Econometrics Puzzler #2: Fitting a Regression with Fitted Values
Suppose I run a simple linear regression of an outcome variable on a predictor variable. If I save the fitted values from this regression and then run a second regression of the outcome variable on the fitted values, what will I get? For extra credit: how will the R-squared from the second regression compare to that from the first regression?
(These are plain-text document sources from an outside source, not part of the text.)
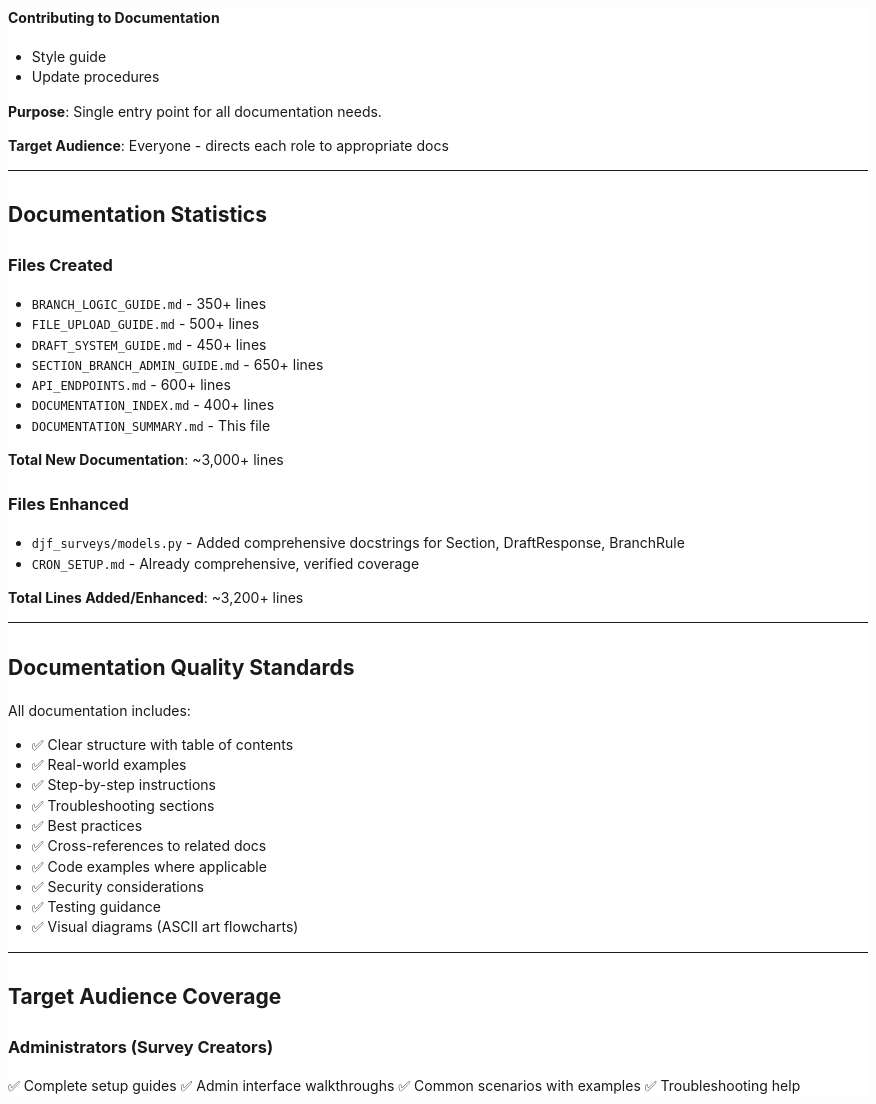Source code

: #### Contributing to Documentation
- Style guide
- Update procedures

**Purpose**: Single entry point for all documentation needs.

**Target Audience**: Everyone - directs each role to appropriate docs

---

## Documentation Statistics

### Files Created
- `BRANCH_LOGIC_GUIDE.md` - 350+ lines
- `FILE_UPLOAD_GUIDE.md` - 500+ lines
- `DRAFT_SYSTEM_GUIDE.md` - 450+ lines
- `SECTION_BRANCH_ADMIN_GUIDE.md` - 650+ lines
- `API_ENDPOINTS.md` - 600+ lines
- `DOCUMENTATION_INDEX.md` - 400+ lines
- `DOCUMENTATION_SUMMARY.md` - This file

**Total New Documentation**: ~3,000+ lines

### Files Enhanced
- `djf_surveys/models.py` - Added comprehensive docstrings for Section, DraftResponse, BranchRule
- `CRON_SETUP.md` - Already comprehensive, verified coverage

**Total Lines Added/Enhanced**: ~3,200+ lines

---

## Documentation Quality Standards

All documentation includes:
- ✅ Clear structure with table of contents
- ✅ Real-world examples
- ✅ Step-by-step instructions
- ✅ Troubleshooting sections
- ✅ Best practices
- ✅ Cross-references to related docs
- ✅ Code examples where applicable
- ✅ Security considerations
- ✅ Testing guidance
- ✅ Visual diagrams (ASCII art flowcharts)

---

## Target Audience Coverage

### Administrators (Survey Creators)
✅ Complete setup guides
✅ Admin interface walkthroughs
✅ Common scenarios with examples
✅ Troubleshooting help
Example: Height and Handspan
Here’s a simple example: a regression of height, measured in inches, on handspan, measured in centimeters.1
library(tidyverse)
library(broom)
dat <- read_csv('https://ditraglia.com/data/height-handspan.csv')
ggplot(dat, aes(y = height, x = handspan)) +
geom_point(alpha = 0.2) +
geom_smooth(method = "lm", color = "red") +
labs(y = "Height (in)", x = "Handspan (cm)")
# Fit the regression
reg1 <- lm(height ~ handspan, data = dat)
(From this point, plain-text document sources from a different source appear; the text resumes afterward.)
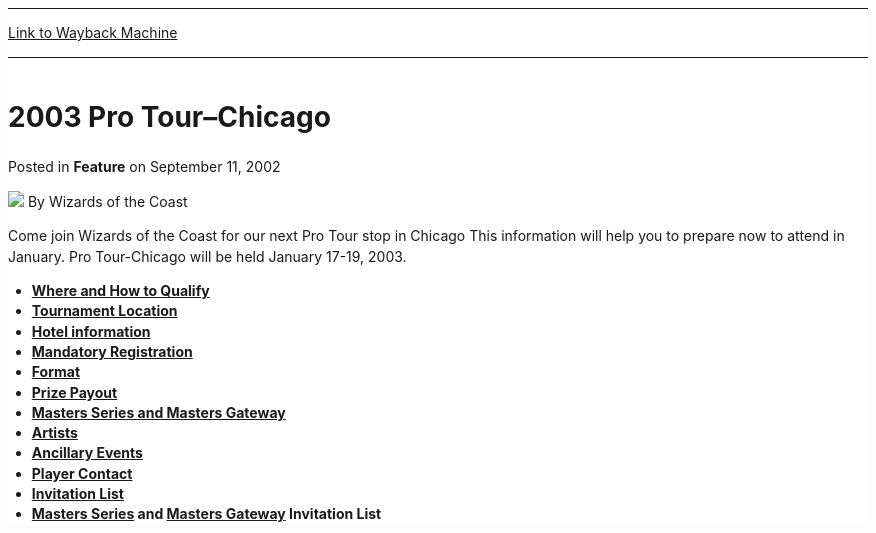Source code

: 
---
[Link to Wayback Machine](https://web.archive.org/web/20221005081342/https://magic.wizards.com/en/articles/archive/feature/2003-pro-tour%E2%80%93chicago-2002-09-11)

[_metadata_:wayback_url]:- "https://magic.wizards.com/en/articles/archive/feature/2003-pro-tour%E2%80%93chicago-2002-09-11"
[_metadata_:wayback_raw_url]:- "https://web.archive.org/web/20221005081342id_/https://magic.wizards.com/en/articles/archive/feature/2003-pro-tour%E2%80%93chicago-2002-09-11"
[_metadata_:wayback_capture_timestamp]:- "2022-10-05 08:13:42+00:00"
[_metadata_:description]:- "Come join Wizards of the Coast for our next Pro Tour stop in Chicago This information will help you to prepare now to attend in January."
[_metadata_:generator]:- "Drupal 7 (http://drupal.org)"
[_metadata_:publish_date]:- "2002-09-11"
---


2003 Pro Tour–Chicago
=====================



 Posted in **Feature**
 on September 11, 2002 






![](https://media.magic.wizards.com/styles/auth_small/public/images/person/wizards_author.jpg)
By Wizards of the Coast











Come join Wizards of the Coast for our next Pro Tour stop in Chicago This information will help you to prepare now to attend in January. Pro Tour-Chicago will be held January 17-19, 2003.

* **[Where and How to Qualify](http://archive.wizards.com/Magic/Magazine/Article.aspx?x=protour/chicago02/qualifiers)**
* **[Tournament Location](#location)**
* **[Hotel information](#hotel)**
* **[Mandatory Registration](#registration)**
* **[Format](#format)**
* **[Prize Payout](#prize)**
* **[Masters Series and Masters Gateway](http://archive.wizards.com/Magic/Magazine/Article.aspx?x=protour/masters/chicago02facts)**
* **[Artists](#artists)**
* **[Ancillary Events](#sides)**
* **[Player Contact](#contact)**
* **[Invitation List](http://archive.wizards.com/Magic/Magazine/Article.aspx?x=protour/chicago02/invites)**
* **[Masters Series](http://archive.wizards.com/Magic/Magazine/Article.aspx?x=protour/masters/chicago02inv) and [Masters Gateway](http://archive.wizards.com/Magic/Magazine/Article.aspx?x=protour/masters/chicago02gwinv) Invitation List**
tidy(reg1)## # A tibble: 2 × 5
## term estimate std.error statistic p.value
## <chr> <dbl> <dbl> <dbl> <dbl>
## 1 (Intercept) 40.9 1.67 24.5 9.19e-76
## 2 handspan 1.27 0.0775 16.3 3.37e-44As expected, bigger people are bigger in all dimensions, on average, so we see a positive relationship between handspan and height. Now let’s save the fitted values from this regression and run a second regression of height on the fitted values:
dat <- reg1 |>
augment(dat)
reg2 <- lm(height ~ .fitted, data = dat)
tidy(reg2)## # A tibble: 2 × 5
## term estimate std.error statistic p.value
## <chr> <dbl> <dbl> <dbl> <dbl>
## 1 (Intercept) -1.76e-13 4.17 -4.23e-14 1.000e+ 0
## 2 .fitted 1.00e+ 0 0.0612 1.63e+ 1 3.37 e-44The intercept isn’t quite zero, but it’s about as close as we can reasonably expect to get on a computer and the slope is exactly one. Now how about the R-squared? Let’s check:
glance(reg1)## # A tibble: 1 × 12
## r.squared adj.r.squared sigma statistic p.value df logLik AIC BIC
## <dbl> <dbl> <dbl> <dbl> <dbl> <dbl> <dbl> <dbl> <dbl>
## 1 0.452 0.450 3.02 267. 3.37e-44 1 -822. 1650. 1661.
## # ℹ 3 more variables: deviance <dbl>, df.residual <int>, nobs <int>glance(reg2)## # A tibble: 1 × 12
## r.squared adj.r.squared sigma statistic p.value df logLik AIC BIC
## <dbl> <dbl> <dbl> <dbl> <dbl> <dbl> <dbl> <dbl> <dbl>
## 1 0.452 0.450 3.02 267. 3.37e-44 1 -822. 1650. 1661.
## # ℹ 3 more variables: deviance <dbl>, df.residual <int>, nobs <int>The R-squared values from the two regressions are identical! Surprised? Now’s your last chance to think it through on your own before I give my solution.
Solution
Suppose we wanted to choose \(\alpha_0\) and \(\alpha_1\) to minimize \(\sum_{i=1}^n (Y_i - \alpha_0 - \alpha_1 \widehat{Y}_i)^2\) where \(\widehat{Y}_i = \widehat{\beta}_0 + \widehat{\beta}_1 X_i\). This is equivalent to minimizing \[ \sum_{i=1}^n \left[Y_i - (\alpha_0 + \alpha_1 \widehat{\beta}_0) - (\alpha_1\widehat{\beta}_1)X_i\right]^2. \] By construction \(\widehat{\beta}_0\) and \(\widehat{\beta}_1\) minimize \(\sum_{i=1}^n (Y_i - \beta_0 - \beta_1 X_i)^2\), so unless \(\widehat{\alpha_0} = 0\) and \(\widehat{\alpha_1} = 1\) we’d have a contradiction!
Similar reasoning explains why the R-squared values for the two regressions are the same. The R-squared of a regression equals \(1 - \text{SS}_{\text{residual}} / \text{SS}_{\text{total}}\) \[ \text{SS}_{\text{total}} = \sum_{i=1}^n (Y_i - \bar{Y})^2,\quad \text{SS}_{\text{residual}} = \sum_{i=1}^n (Y_i - \widehat{Y}_i)^2 \] The total sum of squares is the same for both regressions because they have the same outcome variable. The residual sum of squares is the same because \(\widehat{\alpha}_0 = 0\) and \(\widehat{\alpha}_1 = 1\) together imply that both regressions have the same fitted values.
Here I focused on the case of a simple linear regression, one with a single predictor variable, but the same basic idea holds in general.